Tali artefatti, ciononostante, iniziano ad essere percepiti come spazzatura, una brutta, flaccida e pacchiana imitazione del genio umano (basta digitare il comando di comporre un’immagine, ed ecco che l’IA ti rifila una “cosa” che rasenta spesso il cattivo gusto). La rete, inoltre, espone il cuore dell’uomo ad alcune derive che devono interrogarci. I due fenomeni del rage bait e della para-socialità svelano l’intima fragilità dell’umano, che non trova ancoraggi nell’abisso misterioso e meraviglioso che egli è. Siamo manipolabili e soli, nell’arancia meccanica degli algoritmi, che ci fanno o imbestialire o addirittura innamorare. 

Nel «bel paese là dove ‘l sì sona» (Dante, Inf.
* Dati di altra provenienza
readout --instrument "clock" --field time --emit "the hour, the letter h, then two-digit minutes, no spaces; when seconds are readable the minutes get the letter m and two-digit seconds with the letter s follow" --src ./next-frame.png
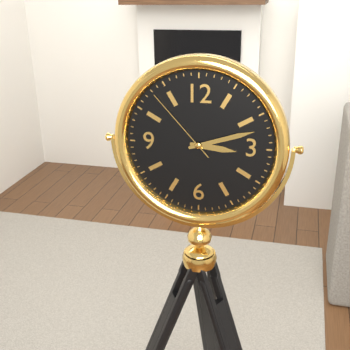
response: 3h12m53s
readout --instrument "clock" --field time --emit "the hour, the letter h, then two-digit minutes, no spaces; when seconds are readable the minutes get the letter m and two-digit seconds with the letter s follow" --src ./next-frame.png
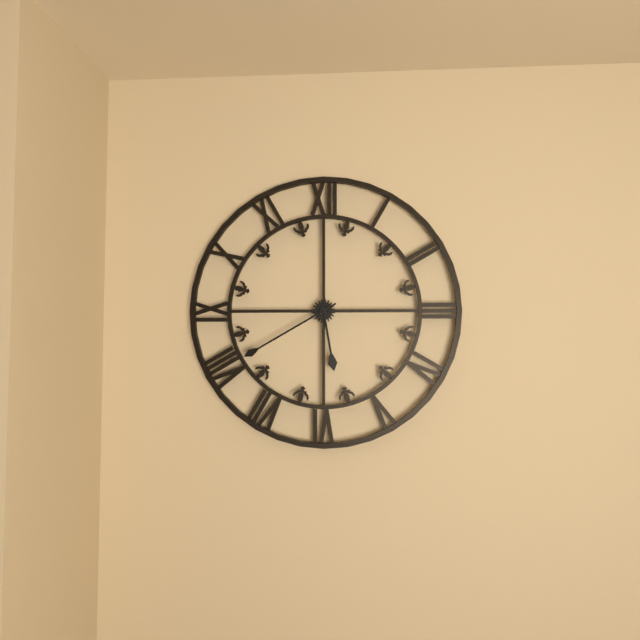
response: 5h40
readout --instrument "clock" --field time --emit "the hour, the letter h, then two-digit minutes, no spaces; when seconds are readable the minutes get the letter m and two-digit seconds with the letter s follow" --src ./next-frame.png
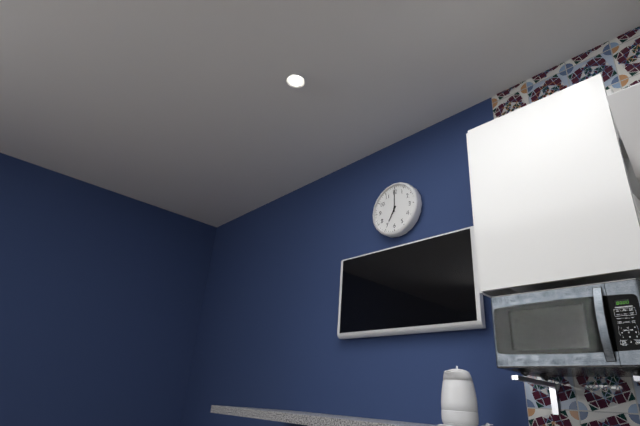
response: 7h00
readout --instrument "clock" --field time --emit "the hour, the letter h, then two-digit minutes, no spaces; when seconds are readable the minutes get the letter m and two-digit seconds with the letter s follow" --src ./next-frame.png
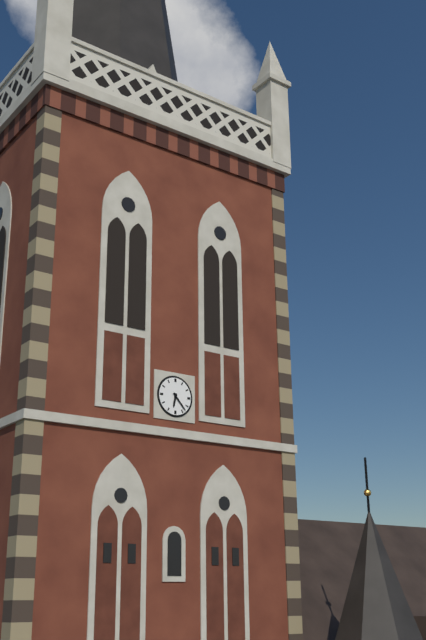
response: 6h23
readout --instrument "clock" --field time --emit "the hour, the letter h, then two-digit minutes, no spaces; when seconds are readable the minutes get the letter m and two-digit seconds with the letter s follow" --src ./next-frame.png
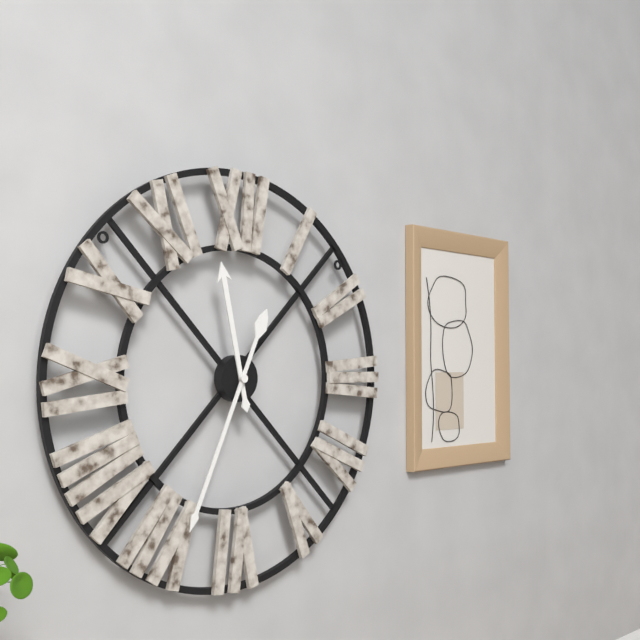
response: 11h34
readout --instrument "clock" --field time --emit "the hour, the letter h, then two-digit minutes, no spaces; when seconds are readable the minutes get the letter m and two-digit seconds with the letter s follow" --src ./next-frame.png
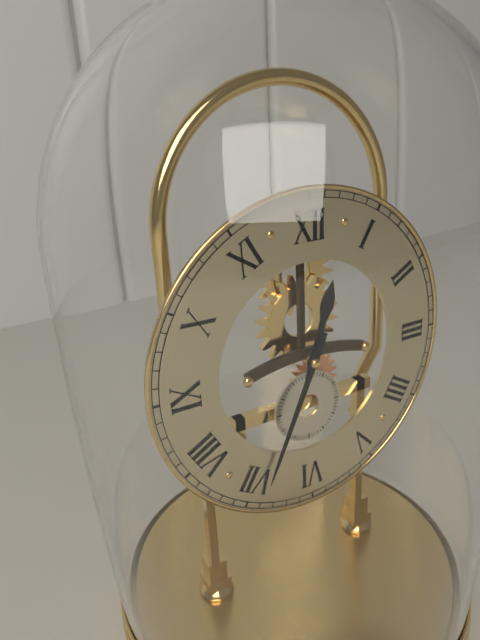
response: 12h34
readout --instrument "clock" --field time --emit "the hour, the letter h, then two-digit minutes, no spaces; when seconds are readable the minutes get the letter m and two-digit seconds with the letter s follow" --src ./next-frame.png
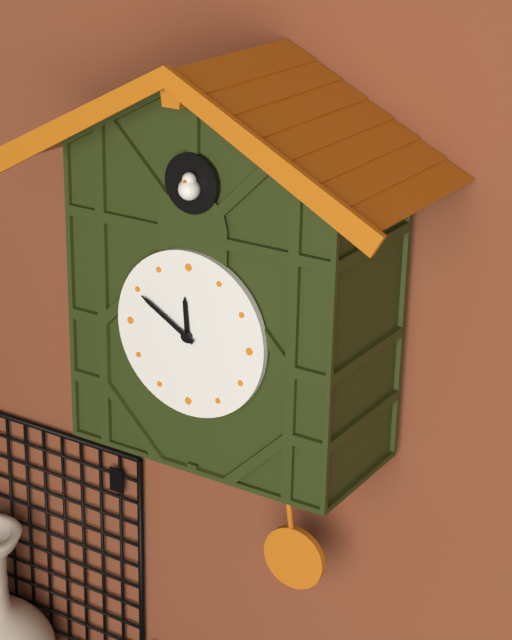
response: 11h50
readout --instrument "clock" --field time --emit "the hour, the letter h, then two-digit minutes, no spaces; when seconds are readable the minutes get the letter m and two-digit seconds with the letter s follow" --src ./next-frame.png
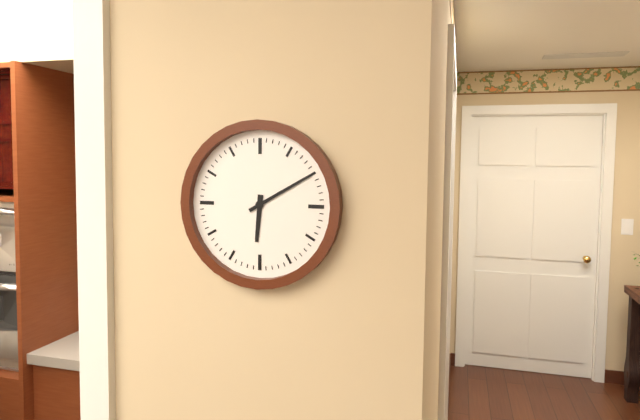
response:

XXXIII, 80) abbiamo scelto parole della navigazione interiore, che disegnano sulla mappa un ormeggio, la fiducia, che Dante direbbe «sustanza di cose sperate» (Par. XXIV, 64) e una red flag, la paura, che ne è l’antagonista. 

Si chiudono le porte sante del giubileo della speranza, il traino della fiducia cristiana, della fede umana, l’antidoto al veleno di ogni paura, la cera che ammortizza il canto delle sirene virtuali, delle chimere dei nostri bisogni surrogati. 

Il tempo nuovo che viene, con il passaggio a un altro anno, invita all’ascolto della voce “più umana” che Dio ha risoffiato nel cuore di ogni carne, nel primo vagito di Gesù. 

Scriveva Rilke al suo traduttore polacco: «Il nostro compito è quello di compenetrarci così profondamente, dolorosamente e appassionatamente con questa Terra provvisoria e precaria, che la sua essenza rinasca invisibilmente in noi. Noi siamo le api dell'invisibile. Noi raccogliamo incessantemente il miele del visibile per accumularlo nel grande alveare d’oro dell’Invisibile».